__YOUR INSTRUCTIONS__.
The expected output is each line in the data below that includes the string "Winner".

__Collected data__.

==================================================

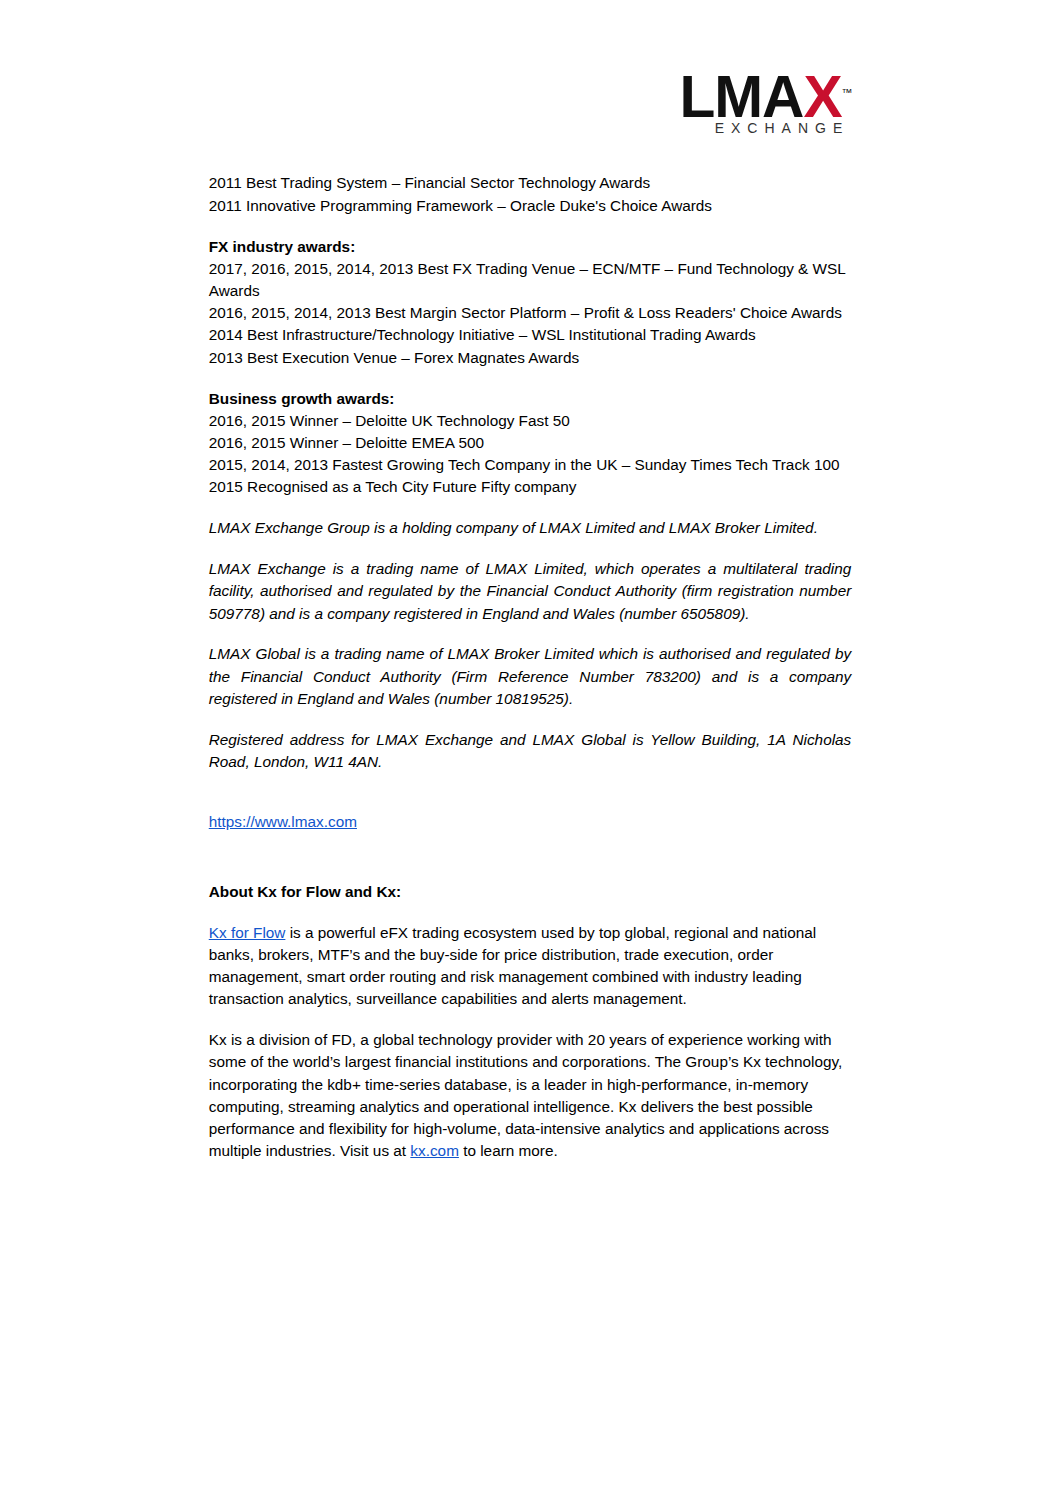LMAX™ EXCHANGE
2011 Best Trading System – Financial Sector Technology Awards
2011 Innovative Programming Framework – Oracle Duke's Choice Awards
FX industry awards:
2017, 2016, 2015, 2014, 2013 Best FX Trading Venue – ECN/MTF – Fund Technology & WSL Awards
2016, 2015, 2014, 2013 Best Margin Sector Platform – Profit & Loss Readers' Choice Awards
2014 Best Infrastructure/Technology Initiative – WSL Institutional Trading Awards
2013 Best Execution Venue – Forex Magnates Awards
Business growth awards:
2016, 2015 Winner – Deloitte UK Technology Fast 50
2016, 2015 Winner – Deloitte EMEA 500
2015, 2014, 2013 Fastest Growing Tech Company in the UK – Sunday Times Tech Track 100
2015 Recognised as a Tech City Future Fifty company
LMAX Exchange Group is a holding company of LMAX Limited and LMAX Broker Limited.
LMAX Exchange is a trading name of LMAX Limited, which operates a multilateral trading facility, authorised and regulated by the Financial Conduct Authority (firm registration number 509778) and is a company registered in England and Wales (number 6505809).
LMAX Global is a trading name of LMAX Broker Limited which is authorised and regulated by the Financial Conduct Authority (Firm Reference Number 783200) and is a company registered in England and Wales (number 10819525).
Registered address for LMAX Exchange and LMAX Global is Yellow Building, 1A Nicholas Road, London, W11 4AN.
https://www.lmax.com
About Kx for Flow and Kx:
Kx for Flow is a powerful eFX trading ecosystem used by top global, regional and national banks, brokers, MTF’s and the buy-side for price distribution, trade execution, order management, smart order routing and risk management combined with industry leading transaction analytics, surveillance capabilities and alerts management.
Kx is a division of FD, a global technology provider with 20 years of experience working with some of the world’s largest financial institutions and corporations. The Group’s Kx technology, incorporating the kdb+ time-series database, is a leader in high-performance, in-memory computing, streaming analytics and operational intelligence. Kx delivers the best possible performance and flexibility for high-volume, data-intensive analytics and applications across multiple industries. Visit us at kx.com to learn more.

==================================================

__ANSWER SPACE__.
2016, 2015 Winner – Deloitte UK Technology Fast 50
2016, 2015 Winner – Deloitte EMEA 500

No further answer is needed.